GithubHelp home page GithubHelp logo

cdl-platform's Introduction

TextData

TextData is a social platform for collaboratively creating, sharing, and learning from wiki-style communities. We offer a stand-alone website and a Chrome extension, all for free.

To use TextData, you have three options:

  1. Full online version: Visit textdata.org, install the Chrome extension, create an account, and begin using TextData.
  2. Full offline version: Clone this repository, set up Docker, and run the services locally. This is described in the section below titled "Setting Up the Local Version".
  3. Hosted backend, local frontend: You can leverage the APIs for the backend, and create or extend your own frontend (website or browser extension). The API documentation is here.
Setting Up the Offline Version

Setting Up the Offline Version

Note that the local version is still under development:

  • No data is persisted; once the Docker containers stops, all data is lost.
  • "Reset Password" will not work due to no access to SendGrid.

Requirements for running locally

open powershell
wsl -d docker-desktop
sysctl -w vm.max_map_count=262144
  • With all of the Docker containers, packages, and models, the total size is ~10GB. Without Neural, it is ~3GB.

◆ STUDY MATERIAL
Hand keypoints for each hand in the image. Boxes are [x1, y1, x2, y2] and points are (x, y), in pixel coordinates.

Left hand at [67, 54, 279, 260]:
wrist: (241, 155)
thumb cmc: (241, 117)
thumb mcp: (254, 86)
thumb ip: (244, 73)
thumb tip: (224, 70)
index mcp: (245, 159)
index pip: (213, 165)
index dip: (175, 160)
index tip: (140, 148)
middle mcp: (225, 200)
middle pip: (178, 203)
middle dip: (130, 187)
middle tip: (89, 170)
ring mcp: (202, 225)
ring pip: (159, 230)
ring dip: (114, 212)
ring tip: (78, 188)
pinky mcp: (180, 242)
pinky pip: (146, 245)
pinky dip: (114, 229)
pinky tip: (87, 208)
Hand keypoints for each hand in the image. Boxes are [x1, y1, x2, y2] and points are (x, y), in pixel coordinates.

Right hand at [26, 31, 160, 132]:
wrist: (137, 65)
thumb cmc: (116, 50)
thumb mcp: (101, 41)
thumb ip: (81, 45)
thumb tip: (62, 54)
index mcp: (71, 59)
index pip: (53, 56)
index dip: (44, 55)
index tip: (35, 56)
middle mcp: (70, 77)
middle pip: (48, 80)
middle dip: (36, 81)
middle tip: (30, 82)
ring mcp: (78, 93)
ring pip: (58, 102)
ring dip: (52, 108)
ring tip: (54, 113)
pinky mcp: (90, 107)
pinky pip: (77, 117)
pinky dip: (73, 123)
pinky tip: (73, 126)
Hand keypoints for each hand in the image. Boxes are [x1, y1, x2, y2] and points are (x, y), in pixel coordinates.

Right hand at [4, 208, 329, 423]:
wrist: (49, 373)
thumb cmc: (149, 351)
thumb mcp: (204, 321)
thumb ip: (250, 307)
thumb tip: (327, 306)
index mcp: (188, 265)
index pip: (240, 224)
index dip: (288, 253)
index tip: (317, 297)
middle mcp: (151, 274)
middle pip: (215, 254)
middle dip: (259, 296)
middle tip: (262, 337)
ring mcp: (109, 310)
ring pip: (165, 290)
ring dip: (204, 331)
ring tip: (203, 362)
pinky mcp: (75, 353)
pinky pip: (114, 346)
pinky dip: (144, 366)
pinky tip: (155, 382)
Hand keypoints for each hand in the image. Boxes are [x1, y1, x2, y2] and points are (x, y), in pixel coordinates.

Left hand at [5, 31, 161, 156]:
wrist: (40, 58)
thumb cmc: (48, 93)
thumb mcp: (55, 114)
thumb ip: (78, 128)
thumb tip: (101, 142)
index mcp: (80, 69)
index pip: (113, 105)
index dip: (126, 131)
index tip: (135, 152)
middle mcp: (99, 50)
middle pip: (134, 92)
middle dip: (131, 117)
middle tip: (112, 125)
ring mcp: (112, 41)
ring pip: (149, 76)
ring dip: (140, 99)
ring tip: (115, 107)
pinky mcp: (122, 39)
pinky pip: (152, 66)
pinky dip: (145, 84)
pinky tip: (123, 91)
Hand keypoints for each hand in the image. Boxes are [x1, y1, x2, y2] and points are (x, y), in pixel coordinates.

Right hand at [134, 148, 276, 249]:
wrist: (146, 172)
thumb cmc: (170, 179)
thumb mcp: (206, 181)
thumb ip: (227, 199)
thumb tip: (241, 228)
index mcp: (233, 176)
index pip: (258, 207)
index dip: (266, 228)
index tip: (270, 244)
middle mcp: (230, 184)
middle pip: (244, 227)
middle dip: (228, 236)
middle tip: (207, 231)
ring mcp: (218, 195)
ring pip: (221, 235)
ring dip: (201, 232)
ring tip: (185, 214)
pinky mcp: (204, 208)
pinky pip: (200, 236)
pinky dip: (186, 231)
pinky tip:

◆ DIRECTIONS
A – Answer these from the TextData introduction:
(i) How many ways to use TextData does it offer?
(ii) Why won't "Reset Password" work in the local version?
(iii) About how large is the total without Neural?
B – Resume the TextData introduction right after its last line, keeping its style.
The rows are separate material and have nothing to do with the TextData text.

◆ RESPONSE LIST
A –
(i) Three.
(ii) The local version has no access to SendGrid.
(iii) About 3GB.

B –
Configuring the env files

Copy the following to backend\env_local.ini:

api_url=http://localhost
api_port=8080
webpage_port=8080
jwt_secret=0047fa567bbddf121b23d1deaa7ff2af
redis_host=redis
redis_port=6379
redis_password=admin
cdl_uri=mongodb://mongodb:27017/?retryWrites=true&w=majority
cdl_test_uri=mongodb://localhost:27017
db_name=cdl-local
elastic_username=admin
elastic_password=admin
elastic_index_name=submissions
elastic_webpages_index_name=webpages
elastic_domain=http://host.docker.internal:9200/
elastic_domain_backfill=http://localhost:9200/

Copy the following to frontend\website\.env.local":

NEXT_PUBLIC_FROM_SERVER=http://host.docker.internal:8080/
NEXT_PUBLIC_FROM_CLIENT=http://localhost:8080/

Copy the following to frontend\extension\.env.local ":

REACT_APP_URL=http://localhost:8080/
REACT_APP_WEBSITE=http://localhost:8080/

Starting the services

Website, backend API, MongoDB, and OpenSearch:

Add the following to docker-compose.yml:

services:
    redis:
        image: redis:alpine
        command: redis-server --requirepass admin
        restart: always
        ports:
            - '6379:6379'

    reverseproxy:
        image: reverseproxy
        build:
            context: ./reverseproxy
            dockerfile: Dockerfile-local
        ports:
            - 8080:8080
        restart: always

    mongodb:
        image: mongo
        ports:
            - 27017:27017
        restart: always
        command: mongod --bind_ip 0.0.0.0

    opensearch-node1:
        image: opensearchproject/opensearch:latest
        container_name: opensearch-node1
        environment:
            - cluster.name=opensearch-cluster
            - node.name=opensearch-node1
            - discovery.seed_hosts=opensearch-node1
            - cluster.initial_cluster_manager_nodes=opensearch-node1
            - bootstrap.memory_lock=true
            - DISABLE_SECURITY_PLUGIN=true
            - "OPENSEARCH_JAVA_OPTS=-Xms512m -Xmx512m"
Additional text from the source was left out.